Since many readers will be as pleased as this reviewer that Auden has put together a fat selection of his critical writings of recent years, and since it goes without saying that Auden’s opinions are important because they are his, I want to look into the curious fact that he does not really sound like a professional critic and perhaps is not one.
Perhaps he is too modest and too generous. These virtues shine again and again from these pages, and they are remarkable enough in one of the chief poets of the age, a man internationally celebrated now for thirty years, also a man known in his legend for a witty, savaging tongue, whereas here he several times refuses to exemplify a Bad Work on the ground that to do so would be “cruel.” But probably a critic must take the moral risk and be tougher, for it is his job, among other things, to assert and to judge: to propagate the faith and only the faith.
Worse still, he writes too well. His critical prose is not up to William Empson’s or Edmund Wilson’s, being even more informal than the one and less cunningly organized than the other; but that these names come up is tribute enough. (His imaginative prose, in The Orators, is brilliant.) He sounds like a man talking it out, while some very able modern critics sound like computers, or wasps, or mediums.
Then we have his engaging admission in the foreword that “I have never written a line of criticism except in response to a demand by others for a lecture, an introduction, a review, etc.; though I hope that some love went into their writing, I wrote them because I needed the money.” In short, he has no Program. He is not selling anything. Now a proper critic is as zealous as a young poet, crawling with ideas he burns to spread and enforce. (It is odd, by the way, that a poet so theoretical and programmatic as Auden—few poets in any time have created a whole moral landscape, as he did in the thirties—should go laissez-faire in his criticism.)
Finally, there is his reviewing practice. It is hardly unfair to say that Auden, over the years, has done one of two things with books entrusted to him for comment: either he wrote about what interested him at the moment, making some spidery connection with the book in hand, or, with books he felt keen about, like Cyril Connolly’s vivid Enemies of Promise, he quoted from them at agreeable length. Surely the pro sits on and breaks his brains.
So maybe Auden is not a professional critic. Splendid. He is a professional writer, of course, but in this corner an amateur—in the good sense of that sad word. He loves. He reports his love. Once, in a piece on Thomas Hardy not here reprinted (it was in The Southern Review), he observed that he was in love with Hardy. So are we all; but who else has said so?
The showpiece of the book is a study of the Master-Servant relation in literature, “Balaam and his Ass”: Quixote-Sancho, Lear-Fool, Giovanni-Leporello, others. For illustration of his interests and power, the opening sentence and a remark about The Tempest will do. “The relation between Master and Servant is not given by nature or fate but comes into being through an act of conscious volition.” “The Tempest seems to me a Manichean work, not because it shows the relation of Nature to Spirit as one of conflict and hostility, which in fallen man it is, but because it puts the blame for this upon Nature and makes the Spirit innocent.” The abstractions that have plagued Auden through some of his later poetry are around, but make out better.

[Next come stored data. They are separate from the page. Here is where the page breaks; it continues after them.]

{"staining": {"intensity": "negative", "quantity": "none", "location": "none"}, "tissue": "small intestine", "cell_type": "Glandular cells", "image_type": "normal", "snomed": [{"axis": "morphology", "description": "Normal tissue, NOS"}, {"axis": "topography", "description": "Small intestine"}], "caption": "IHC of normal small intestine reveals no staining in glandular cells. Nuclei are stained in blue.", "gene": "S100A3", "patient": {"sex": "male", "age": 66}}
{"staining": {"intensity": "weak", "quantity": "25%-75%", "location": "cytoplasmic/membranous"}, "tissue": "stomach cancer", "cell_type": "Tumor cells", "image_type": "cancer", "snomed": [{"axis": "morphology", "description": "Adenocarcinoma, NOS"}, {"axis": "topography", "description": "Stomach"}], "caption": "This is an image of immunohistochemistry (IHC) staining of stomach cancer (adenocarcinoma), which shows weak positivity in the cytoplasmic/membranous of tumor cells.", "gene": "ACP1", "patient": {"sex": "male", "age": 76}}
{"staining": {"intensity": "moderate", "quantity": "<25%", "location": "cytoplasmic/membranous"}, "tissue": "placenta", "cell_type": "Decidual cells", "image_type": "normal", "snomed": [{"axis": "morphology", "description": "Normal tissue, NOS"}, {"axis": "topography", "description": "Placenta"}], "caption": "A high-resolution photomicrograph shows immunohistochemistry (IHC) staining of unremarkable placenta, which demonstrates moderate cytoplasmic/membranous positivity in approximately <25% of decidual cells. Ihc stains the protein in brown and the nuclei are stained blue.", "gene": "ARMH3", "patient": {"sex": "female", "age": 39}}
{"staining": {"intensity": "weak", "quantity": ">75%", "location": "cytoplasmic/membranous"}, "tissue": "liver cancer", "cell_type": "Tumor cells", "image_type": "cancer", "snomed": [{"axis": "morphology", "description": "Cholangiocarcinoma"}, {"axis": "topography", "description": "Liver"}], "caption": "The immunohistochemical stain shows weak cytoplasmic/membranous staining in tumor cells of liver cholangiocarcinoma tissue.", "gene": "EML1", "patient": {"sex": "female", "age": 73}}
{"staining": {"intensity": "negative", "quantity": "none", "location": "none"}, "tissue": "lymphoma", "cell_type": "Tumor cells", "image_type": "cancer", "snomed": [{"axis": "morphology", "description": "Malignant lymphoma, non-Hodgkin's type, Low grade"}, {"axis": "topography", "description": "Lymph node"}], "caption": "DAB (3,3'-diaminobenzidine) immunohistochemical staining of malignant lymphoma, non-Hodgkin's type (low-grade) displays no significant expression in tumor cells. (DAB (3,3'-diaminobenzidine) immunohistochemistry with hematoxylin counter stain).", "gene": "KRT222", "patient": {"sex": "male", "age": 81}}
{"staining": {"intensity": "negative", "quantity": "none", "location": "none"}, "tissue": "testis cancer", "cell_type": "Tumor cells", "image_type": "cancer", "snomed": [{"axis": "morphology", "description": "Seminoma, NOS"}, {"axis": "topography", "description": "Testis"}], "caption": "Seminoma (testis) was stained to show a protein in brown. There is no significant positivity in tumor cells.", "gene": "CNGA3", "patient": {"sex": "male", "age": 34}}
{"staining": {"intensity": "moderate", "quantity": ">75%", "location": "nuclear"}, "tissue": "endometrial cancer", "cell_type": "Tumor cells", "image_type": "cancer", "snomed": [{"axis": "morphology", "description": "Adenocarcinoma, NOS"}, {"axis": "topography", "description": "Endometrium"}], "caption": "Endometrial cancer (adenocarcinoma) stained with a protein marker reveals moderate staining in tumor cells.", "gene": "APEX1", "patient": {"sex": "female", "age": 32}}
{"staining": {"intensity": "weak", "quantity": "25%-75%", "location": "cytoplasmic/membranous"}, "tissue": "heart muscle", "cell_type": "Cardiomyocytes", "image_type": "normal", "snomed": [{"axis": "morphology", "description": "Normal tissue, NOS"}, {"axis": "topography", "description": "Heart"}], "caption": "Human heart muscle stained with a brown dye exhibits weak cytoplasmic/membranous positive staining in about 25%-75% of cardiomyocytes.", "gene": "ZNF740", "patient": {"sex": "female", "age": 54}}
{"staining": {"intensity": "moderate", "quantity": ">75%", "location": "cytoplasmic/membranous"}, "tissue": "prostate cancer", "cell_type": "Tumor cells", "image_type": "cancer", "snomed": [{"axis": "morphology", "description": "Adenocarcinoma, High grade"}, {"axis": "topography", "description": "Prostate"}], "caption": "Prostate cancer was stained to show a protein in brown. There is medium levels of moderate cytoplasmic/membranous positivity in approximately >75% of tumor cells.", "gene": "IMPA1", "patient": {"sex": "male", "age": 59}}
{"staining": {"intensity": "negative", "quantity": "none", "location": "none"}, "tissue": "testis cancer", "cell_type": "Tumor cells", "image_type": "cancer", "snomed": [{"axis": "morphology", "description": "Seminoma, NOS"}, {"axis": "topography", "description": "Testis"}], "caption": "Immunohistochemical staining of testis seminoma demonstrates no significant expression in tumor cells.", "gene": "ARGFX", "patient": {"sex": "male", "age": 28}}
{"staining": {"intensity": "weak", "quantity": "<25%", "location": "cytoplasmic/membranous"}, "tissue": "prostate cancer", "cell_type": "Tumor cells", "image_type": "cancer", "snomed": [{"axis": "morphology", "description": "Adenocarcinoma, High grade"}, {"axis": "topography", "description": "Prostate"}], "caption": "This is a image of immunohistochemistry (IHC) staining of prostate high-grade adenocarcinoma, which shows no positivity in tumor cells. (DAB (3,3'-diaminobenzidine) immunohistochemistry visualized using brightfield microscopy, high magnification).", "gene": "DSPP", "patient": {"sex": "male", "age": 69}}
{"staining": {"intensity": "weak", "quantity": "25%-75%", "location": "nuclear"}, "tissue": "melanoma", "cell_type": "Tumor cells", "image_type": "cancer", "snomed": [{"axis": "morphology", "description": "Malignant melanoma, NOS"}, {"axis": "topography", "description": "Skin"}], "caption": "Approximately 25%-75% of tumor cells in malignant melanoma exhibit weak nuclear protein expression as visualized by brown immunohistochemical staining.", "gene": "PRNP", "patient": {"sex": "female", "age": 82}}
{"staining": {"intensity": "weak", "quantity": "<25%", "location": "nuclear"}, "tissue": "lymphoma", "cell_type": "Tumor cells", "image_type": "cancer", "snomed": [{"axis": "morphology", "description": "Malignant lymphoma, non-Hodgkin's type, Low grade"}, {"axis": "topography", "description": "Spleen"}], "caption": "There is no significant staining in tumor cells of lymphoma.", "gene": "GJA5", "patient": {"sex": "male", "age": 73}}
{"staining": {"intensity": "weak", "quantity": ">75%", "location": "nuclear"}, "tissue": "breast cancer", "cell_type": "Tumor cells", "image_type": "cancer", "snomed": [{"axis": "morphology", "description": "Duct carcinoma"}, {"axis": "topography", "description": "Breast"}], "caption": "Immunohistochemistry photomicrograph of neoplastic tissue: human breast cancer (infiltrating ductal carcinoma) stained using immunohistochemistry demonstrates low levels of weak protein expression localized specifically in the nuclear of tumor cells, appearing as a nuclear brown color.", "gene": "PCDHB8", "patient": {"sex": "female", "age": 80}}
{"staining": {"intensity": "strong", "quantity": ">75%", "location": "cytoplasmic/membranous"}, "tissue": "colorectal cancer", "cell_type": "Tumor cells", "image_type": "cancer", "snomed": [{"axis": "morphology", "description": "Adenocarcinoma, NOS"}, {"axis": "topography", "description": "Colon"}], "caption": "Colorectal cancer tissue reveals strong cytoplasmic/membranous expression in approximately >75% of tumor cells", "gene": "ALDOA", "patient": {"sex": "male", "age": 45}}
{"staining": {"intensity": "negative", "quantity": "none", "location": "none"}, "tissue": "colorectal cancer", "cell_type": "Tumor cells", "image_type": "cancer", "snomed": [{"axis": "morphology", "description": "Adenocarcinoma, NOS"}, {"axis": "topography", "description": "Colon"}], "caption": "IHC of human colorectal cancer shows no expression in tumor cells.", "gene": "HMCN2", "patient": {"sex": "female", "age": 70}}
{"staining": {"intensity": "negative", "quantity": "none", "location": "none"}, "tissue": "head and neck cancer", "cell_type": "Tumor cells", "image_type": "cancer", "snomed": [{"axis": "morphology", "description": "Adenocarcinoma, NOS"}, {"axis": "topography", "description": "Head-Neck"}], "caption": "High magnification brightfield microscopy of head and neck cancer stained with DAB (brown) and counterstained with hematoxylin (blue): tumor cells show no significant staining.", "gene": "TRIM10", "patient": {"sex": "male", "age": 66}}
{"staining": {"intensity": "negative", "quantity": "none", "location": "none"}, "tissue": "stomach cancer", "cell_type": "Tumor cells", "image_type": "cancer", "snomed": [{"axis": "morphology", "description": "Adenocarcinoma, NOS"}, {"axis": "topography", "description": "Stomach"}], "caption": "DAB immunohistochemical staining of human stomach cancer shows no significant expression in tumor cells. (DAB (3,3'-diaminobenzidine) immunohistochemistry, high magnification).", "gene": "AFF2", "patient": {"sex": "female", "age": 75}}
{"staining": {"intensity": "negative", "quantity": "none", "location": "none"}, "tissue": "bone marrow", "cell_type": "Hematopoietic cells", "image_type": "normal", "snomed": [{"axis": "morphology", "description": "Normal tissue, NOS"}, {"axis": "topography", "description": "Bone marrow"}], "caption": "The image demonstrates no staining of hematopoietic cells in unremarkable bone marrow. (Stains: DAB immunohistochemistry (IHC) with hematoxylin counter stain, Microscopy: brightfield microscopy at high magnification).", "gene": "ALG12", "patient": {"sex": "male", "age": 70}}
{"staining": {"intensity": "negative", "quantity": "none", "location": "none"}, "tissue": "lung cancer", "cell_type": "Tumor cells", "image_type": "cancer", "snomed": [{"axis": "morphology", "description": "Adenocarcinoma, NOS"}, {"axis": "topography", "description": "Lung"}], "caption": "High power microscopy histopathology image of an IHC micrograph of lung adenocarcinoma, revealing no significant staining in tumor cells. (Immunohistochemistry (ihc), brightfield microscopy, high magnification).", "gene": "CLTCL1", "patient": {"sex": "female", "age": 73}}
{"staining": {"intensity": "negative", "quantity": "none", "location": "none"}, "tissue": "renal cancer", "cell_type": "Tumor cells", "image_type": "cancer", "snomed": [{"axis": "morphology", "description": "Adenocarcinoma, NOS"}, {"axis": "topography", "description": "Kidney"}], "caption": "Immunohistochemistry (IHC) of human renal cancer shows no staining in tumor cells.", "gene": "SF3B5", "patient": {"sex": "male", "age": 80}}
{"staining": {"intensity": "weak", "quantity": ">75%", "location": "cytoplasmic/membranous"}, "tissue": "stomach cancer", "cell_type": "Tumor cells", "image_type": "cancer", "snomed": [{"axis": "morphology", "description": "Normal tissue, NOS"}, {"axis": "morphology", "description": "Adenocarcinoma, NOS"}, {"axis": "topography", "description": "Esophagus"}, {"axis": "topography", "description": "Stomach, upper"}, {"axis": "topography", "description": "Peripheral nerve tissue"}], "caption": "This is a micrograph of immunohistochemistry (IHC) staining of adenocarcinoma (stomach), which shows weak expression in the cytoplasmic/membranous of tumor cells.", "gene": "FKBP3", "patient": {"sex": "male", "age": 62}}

In a book so titled, there is less Shakespearean criticism than one would have expected. Falstaff, Shylock, Iago are tossed about and viewed. Some of the views will strike fear into conservative hearts. “The essential Falstaff is the Falstaff of The Merry Wives and Verdi’s opera….” On the acting of Iago: “With others, he must display every virtuoso trick of dramatic acting…. When he is alone, on the other hand, the actor must display every technical fault for which bad actors are criticized…. He must deliver the lines of his soliloquies in such a way that he makes nonsense of them.” It may be a considerable time before this theatrical ideal is realized. Auden is playful. One of his plays here is the well-known essay on detective stories (“The Guilty Vicarage”). About D. H. Lawrence, Byron’s Don Juan, and, less predictably, Ibsen, he is very serious. He moves easily back and forth across the Atlantic. Marianne Moore, with her animals, is paired with Lawrence, with his, in what I would agree is his most satisfying book of poems (Birds, Beasts and Flowers). One of Auden’s rare jabs is delightful: he quotes Yeats’s anthology-piece “The Scholars” and calls it “rather silly.”
But much of all this is familiar to some readers in this country already. New to most of us must be his inaugural lecture at Oxford in 1956. Of many passages deserving citation, I take this:
Speaking for myself, the questions which interest me most when reading a poem are two. The first is technical: “Here is a verbal contraption. How does it work?” The second is, in the broadest sense, moral: “What kind of a guy inhabits this poem? What is his notion of the good life or the good place? His notion of the Evil One? What does he conceal from the reader? What does he conceal even from himself?”
The modesty, the casualness, the fake-American, the Henry James, the theology, the depth-psychology, are all charmingly characteristic. Also it puts swiftly, with involuntary authority, to a good teacher, the way he has been working; or to a good reader.